What is CVE-2026-52879?
CVE-2026-52879 is a high vulnerability published on June 5, 2026. klever-go: Unbounded goroutine spawn on direct-message ingress enables peer-driven DoS Summary networkMessenger.directMessageHandler in network/p2p/libp2p/netMessenger.go spawns a fresh goroutine for every incoming direct message before the antiflood layer makes an admission decision. There is no…
When was CVE-2026-52879 disclosed?
CVE-2026-52879 was first published in the National Vulnerability Database on June 5, 2026. EchelonGraph re-ingests CVE updates from NVD on a 2-hour cycle, so this page reflects the latest published state.

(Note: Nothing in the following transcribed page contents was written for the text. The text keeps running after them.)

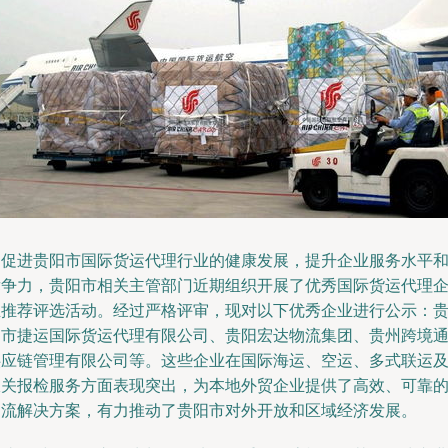
为促进贵阳市国际货运代理行业的健康发展，提升企业服务水平
竞争力，贵阳市相关主管部门近期组织开展了优秀国际货运代理
业推荐评选活动。经过严格评审，现对以下优秀企业进行公示：
阳市捷运国际货运代理有限公司、贵阳宏达物流集团、贵州跨境
供应链管理有限公司等。这些企业在国际海运、空运、多式联运
报关报检服务方面表现突出，为本地外贸企业提供了高效、可靠
物流解决方案，有力推动了贵阳市对外开放和区域经济发展。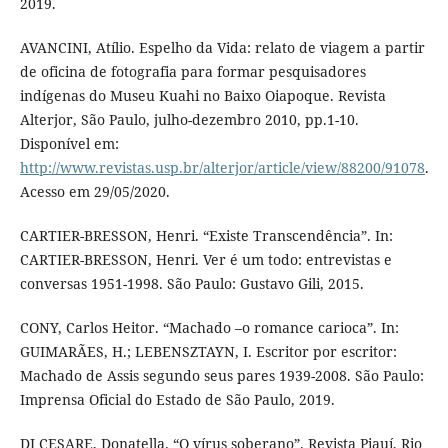
2019.
AVANCINI, Atílio. Espelho da Vida: relato de viagem a partir
de oficina de fotografia para formar pesquisadores
indígenas do Museu Kuahi no Baixo Oiapoque. Revista
Alterjor, São Paulo, julho-dezembro 2010, pp.1-10.
Disponível em:
http://www.revistas.usp.br/alterjor/article/view/88200/91078
.
Acesso em 29/05/2020.
CARTIER-BRESSON, Henri. “Existe Transcendência”. In:
CARTIER-BRESSON, Henri. Ver é um todo: entrevistas e
conversas 1951-1998. São Paulo: Gustavo Gili, 2015.
CONY, Carlos Heitor. “Machado –o romance carioca”. In:
GUIMARÃES, H.; LEBENSZTAYN, I. Escritor por escritor:
Machado de Assis segundo seus pares 1939-2008. São Paulo:
Imprensa Oficial do Estado de São Paulo, 2019.
DI CESARE, Donatella. “O vírus soberano”. Revista Piauí, Rio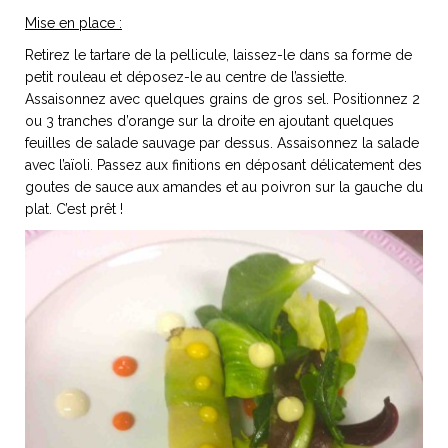
Mise en place :
Retirez le tartare de la pellicule, laissez-le dans sa forme de
petit rouleau et déposez-le au centre de l’assiette.
Assaisonnez avec quelques grains de gros sel. Positionnez 2
ou 3 tranches d’orange sur la droite en ajoutant quelques
feuilles de salade sauvage par dessus. Assaisonnez la salade
avec l’aïoli. Passez aux finitions en déposant délicatement des
goutes de sauce aux amandes et au poivron sur la gauche du
plat. C’est prêt !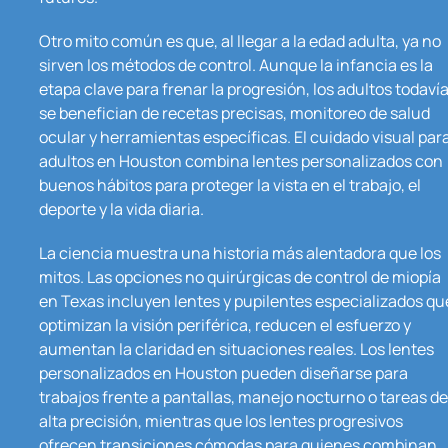
Otro mito común es que, al llegar a la edad adulta, ya no
sirven los métodos de control. Aunque la infancia es la
etapa clave para frenar la progresión, los adultos todaví
se benefician de recetas precisas, monitoreo de salud
ocular y herramientas específicas. El cuidado visual par
adultos en Houston combina lentes personalizados con
buenos hábitos para proteger la vista en el trabajo, el
deporte y la vida diaria.
La ciencia muestra una historia más alentadora que los
mitos. Las opciones no quirúrgicas de control de miopía
en Texas incluyen lentes y pupilentes especializados qu
optimizan la visión periférica, reducen el esfuerzo y
aumentan la claridad en situaciones reales. Los lentes
personalizados en Houston pueden diseñarse para
trabajos frente a pantallas, manejo nocturno o tareas de
alta precisión, mientras que los lentes progresivos
ofrecen transiciones cómodas para quienes combinan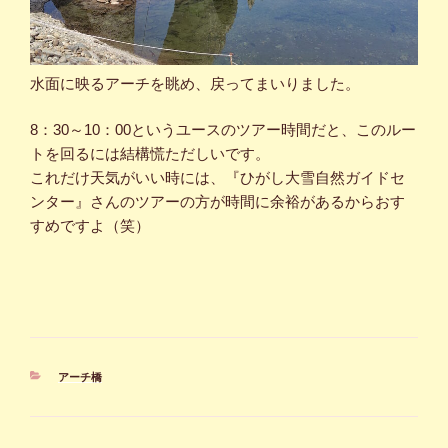
水面に映るアーチを眺め、戻ってまいりました。
8：30～10：00というユースのツアー時間だと、このルー
トを回るには結構慌ただしいです。
これだけ天気がいい時には、『ひがし大雪自然ガイドセ
ンター』さんのツアーの方が時間に余裕があるからおす
すめですよ（笑）
カ
アーチ橋
テ
ゴ
リ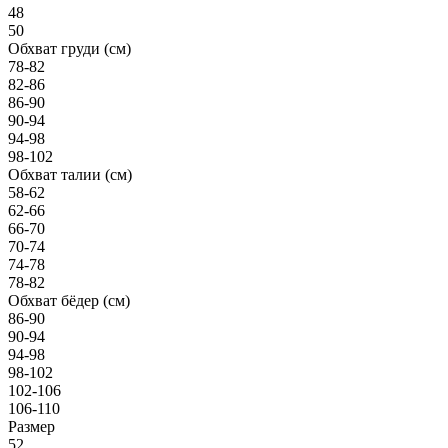
48
50
Обхват груди (см)
78-82
82-86
86-90
90-94
94-98
98-102
Обхват талии (см)
58-62
62-66
66-70
70-74
74-78
78-82
Обхват бёдер (см)
86-90
90-94
94-98
98-102
102-106
106-110
Размер
52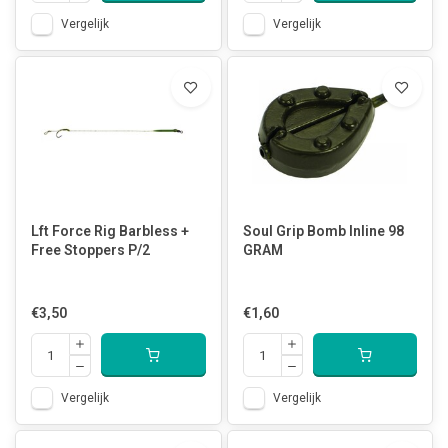
Vergelijk
Vergelijk
Lft Force Rig Barbless +
Soul Grip Bomb Inline 98
Free Stoppers P/2
GRAM
€3,50
€1,60
Vergelijk
Vergelijk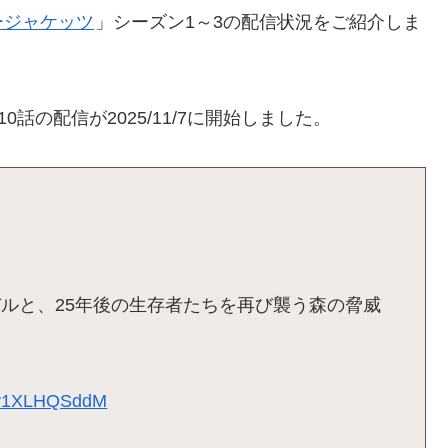
ージャケッツ
」シーズン1～3の配信状況をご紹介しま
0話の配信が2025/11/7に開始しました。
ルと、25年後の生存者たちを再び襲う森の脅威
m/v1XLHQSddM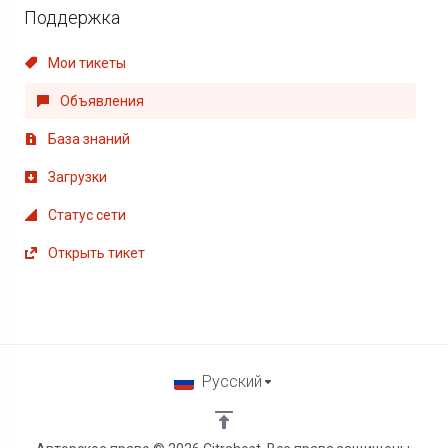
Поддержка
Мои тикеты
Объявления
База знаний
Загрузки
Статус сети
Открыть тикет
Русский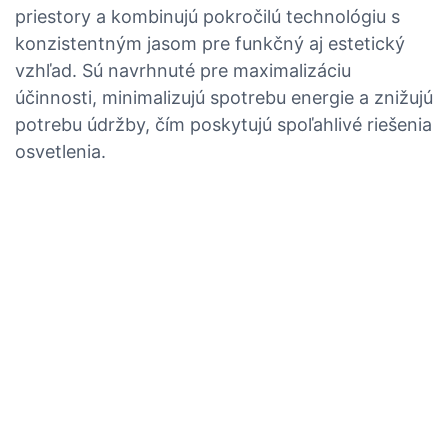
priestory a kombinujú pokročilú technológiu s
konzistentným jasom pre funkčný aj estetický
vzhľad. Sú navrhnuté pre maximalizáciu
účinnosti, minimalizujú spotrebu energie a znižujú
potrebu údržby, čím poskytujú spoľahlivé riešenia
osvetlenia.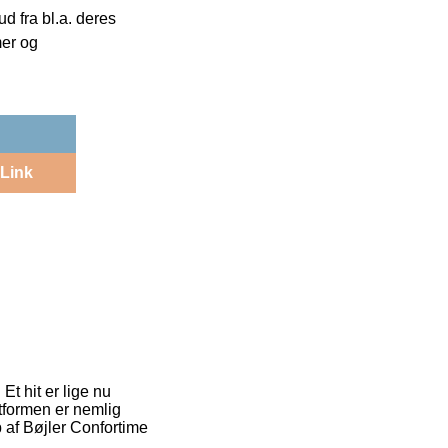
 fra bl.a. deres
mer og
Link
Et hit er lige nu
gtformen er nemlig
 af Bøjler Confortime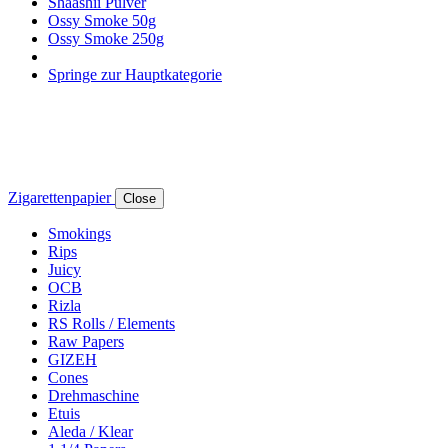
Shaashii Pulver
Ossy Smoke 50g
Ossy Smoke 250g
Springe zur Hauptkategorie
Zigarettenpapier
Close
Smokings
Rips
Juicy
OCB
Rizla
RS Rolls / Elements
Raw Papers
GIZEH
Cones
Drehmaschine
Etuis
Aleda / Klear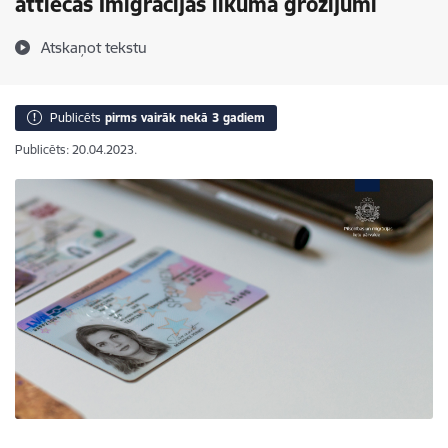
attiecas Imigrācijas likuma grozījumi
Atskaņot tekstu
Publicēts
pirms vairāk nekā 3 gadiem
Publicēts: 20.04.2023.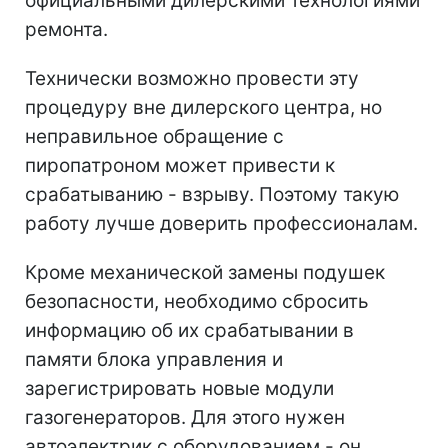
официальными дилерскими технологиями
ремонта.
Технически возможно провести эту
процедуру вне дилерского центра, но
неправильное обращение с
пиропатроном может привести к
срабатыванию - взрыву. Поэтому такую
работу лучше доверить профессионалам.
Кроме механической замены подушек
безопасности, необходимо сбросить
информацию об их срабатывании в
памяти блока управления и
зарегистрировать новые модули
газогенераторов. Для этого нужен
автоэлектрик с оборудованием - он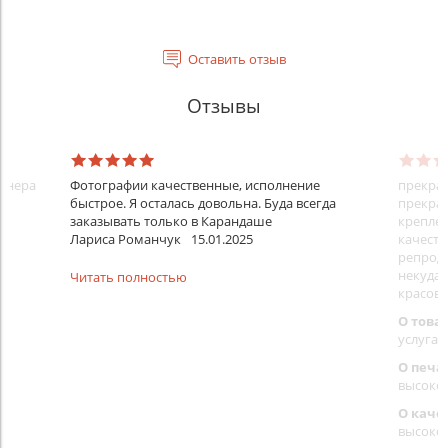
Оставить отзыв
Отзывы
айнера
Фотографии качественные, исполнение
прекрас
быстрое. Я осталась довольна. Буда всегда
прекрас
заказывать только в Карандаше
креплен
Лариса Романчук
15.01.2025
качеств
репроду
некуда)
Читать полностью
красовс
О това
услуга 
О печа
высоко
О каче
высоко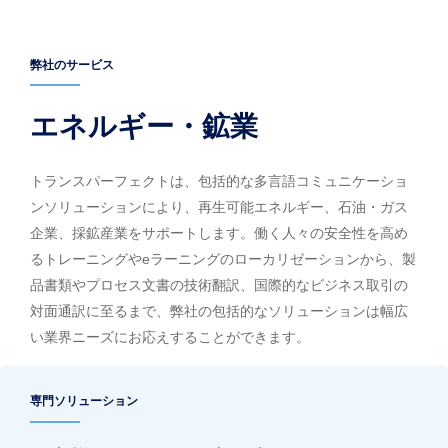
弊社のサービス
エネルギー・鉱業
トランスパーフェクトは、包括的な多言語コミュニケーショ
ンソリューションにより、再生可能エネルギー、石油・ガス
企業、採鉱産業をサポートします。働く人々の安全性を高め
るトレーニングやeラーニングのローカリゼーションから、製
品書類やプロセス文書の技術翻訳、国際的なビジネス取引の
対面通訳に至るまで、弊社の包括的なソリューションは幅広
い業界ニーズにお応えすることができます。
専門ソリューション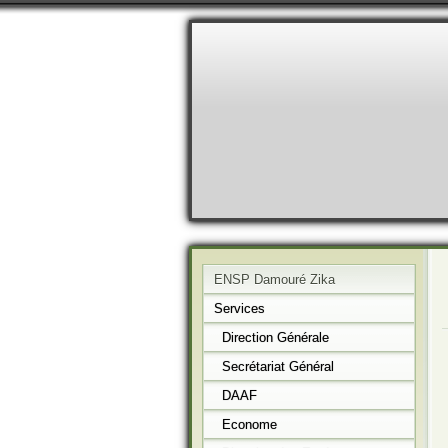
ENSP Damouré Zika
Services
Direction Générale
Secrétariat Général
DAAF
Econome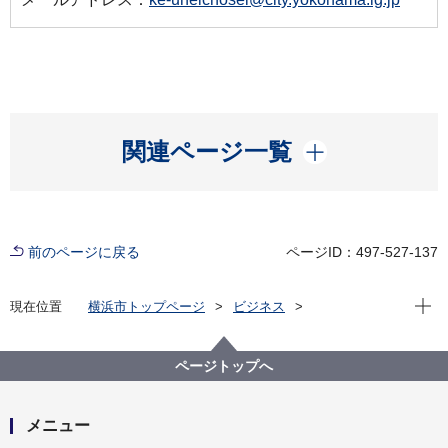
開く
関連ページ一覧
前のページに戻る
ページID：497-527-137
現在位
現在位置
横浜市トップページ
ビジネス
中小企業支援
中央卸売市場
行政情報
市場統計
平成２４年8月 市場月報
ページトップへ
メニュー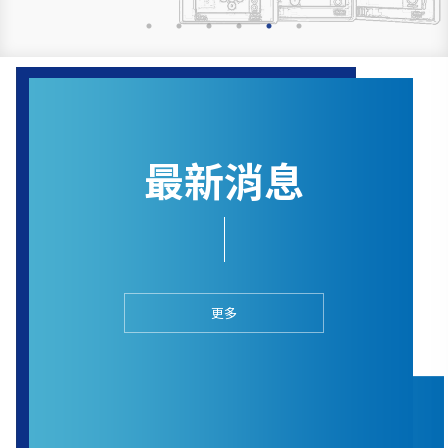
最新消息
更多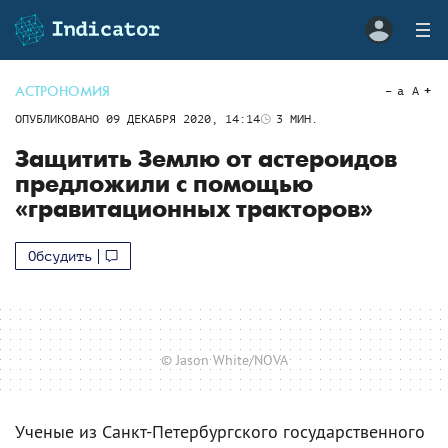
АСТРОНОМИЯ
a
A
ОПУБЛИКОВАНО
09 ДЕКАБРЯ 2020, 14:14
3
МИН.
Защитить Землю от астероидов
предложили с помощью
«гравитационных тракторов»
Обсудить
© Jason White/NOVA
Ученые из Санкт-Петербургского государственного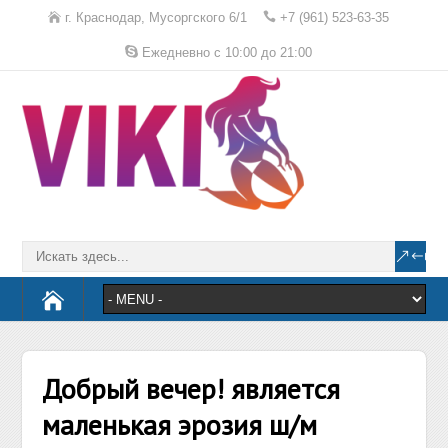
г. Краснодар, Мусоргского 6/1
+7 (961) 523-63-35
Ежедневно с 10:00 до 21:00
Добрый вечер! является
маленькая эрозия ш/м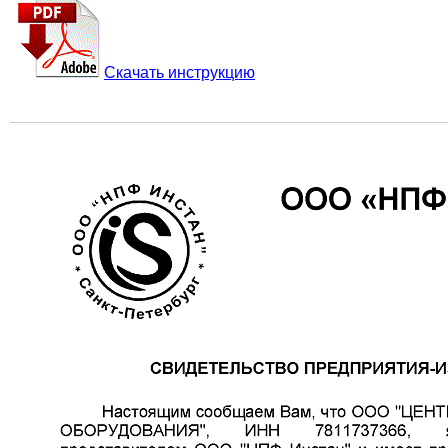
Скачать инструкцию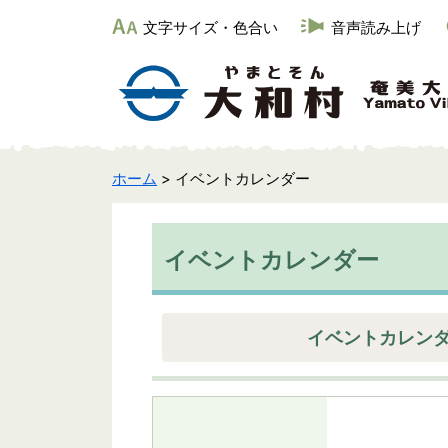
文字サイズ・色合い
音声読み上げ
ホーム
> イベントカレンダー
イベントカレンダー
イベントカレン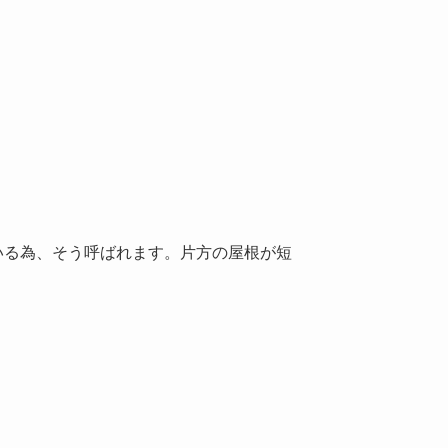
いる為、そう呼ばれます。片方の屋根が短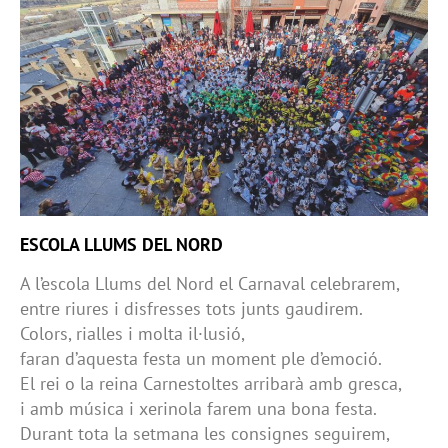
ESCOLA LLUMS DEL NORD
A l’escola Llums del Nord el Carnaval celebrarem,
entre riures i disfresses tots junts gaudirem.
Colors, rialles i molta il·lusió,
faran d’aquesta festa un moment ple d’emoció.
El rei o la reina Carnestoltes arribarà amb gresca,
i amb música i xerinola farem una bona festa.
Durant tota la setmana les consignes seguirem,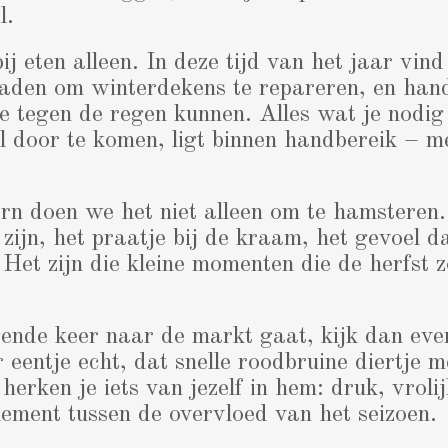
l.
 bij eten alleen. In deze tijd van het jaar vi
raden om winterdekens te repareren, en han
ie tegen de regen kunnen. Alles wat je nodi
l door te komen, ligt binnen handbereik – m
rn doen we het niet alleen om te hamsteren.
n zijn, het praatje bij de kraam, het gevoel d
 Het zijn die kleine momenten die de herfst 
gende keer naar de markt gaat, kijk dan eve
r eentje echt, dat snelle roodbruine diertje m
herken je iets van jezelf in hem: druk, vrolij
element tussen de overvloed van het seizoen.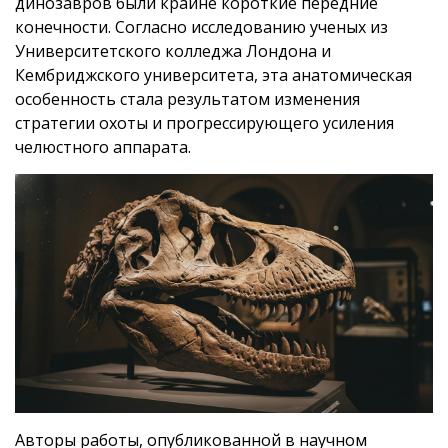
динозавров были крайне короткие передние
конечности. Согласно исследованию ученых из
Университетского колледжа Лондона и
Кембриджского университета, эта анатомическая
особенность стала результатом изменения
стратегии охоты и прогрессирующего усиления
челюстного аппарата.
Авторы работы, опубликованной в научном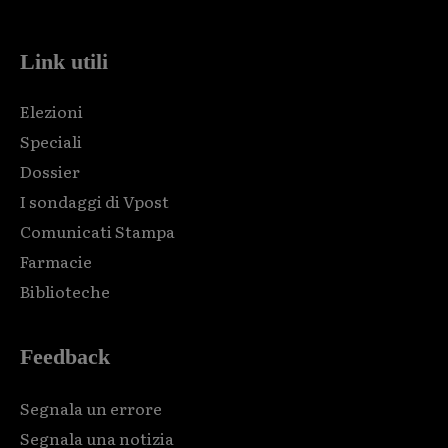
Link utili
Elezioni
Speciali
Dossier
I sondaggi di Vpost
Comunicati Stampa
Farmacie
Biblioteche
Feedback
Segnala un errore
Segnala una notizia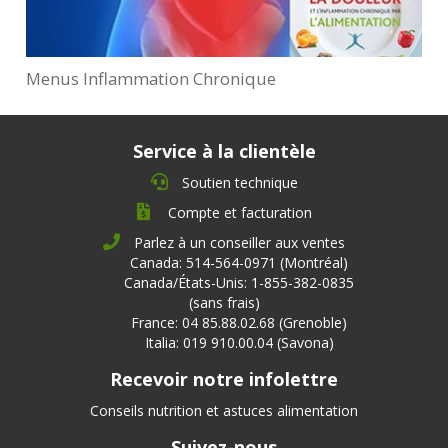
Menus Inflammation Chronique
Service à la clientèle
Soutien technique
Compte et facturation
Parlez à un conseiller aux ventes
Canada: 514-564-0971 (Montréal)
Canada/États-Unis: 1-855-382-0835
(sans frais)
France: 04 85.88.02.68 (Grenoble)
Italia: 019 910.00.04 (Savona)
Recevoir notre infolettre
Conseils nutrition et astuces alimentation
Suivez-nous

Is CVE-2026-52879 actively exploited?
CVE-2026-52879 is not currently on CISA's Known Exploited Vulnerabilities catalog. FIRST EPSS estimates a 16.0% percentile likelihood of exploitation in the next 30 days — higher percentiles indicate greater predicted risk.
What is the CVSS score of CVE-2026-52879?
CVE-2026-52879 has a CVSS v4.0 base score of 7.5 (CNA self-assessment; NVD's own analysis pending). The EG score is currently aggregating — additional source signals are being incorporated as they become available..
How do I remediate CVE-2026-52879?
Patch to the fixed version published by the affected vendor. Where vendor advisories exist for CVE-2026-52879, EchelonGraph cross-links them in the Vendor Advisories panel below — those typically contain the canonical remediation steps, fixed version numbers, and any vendor-specific mitigations.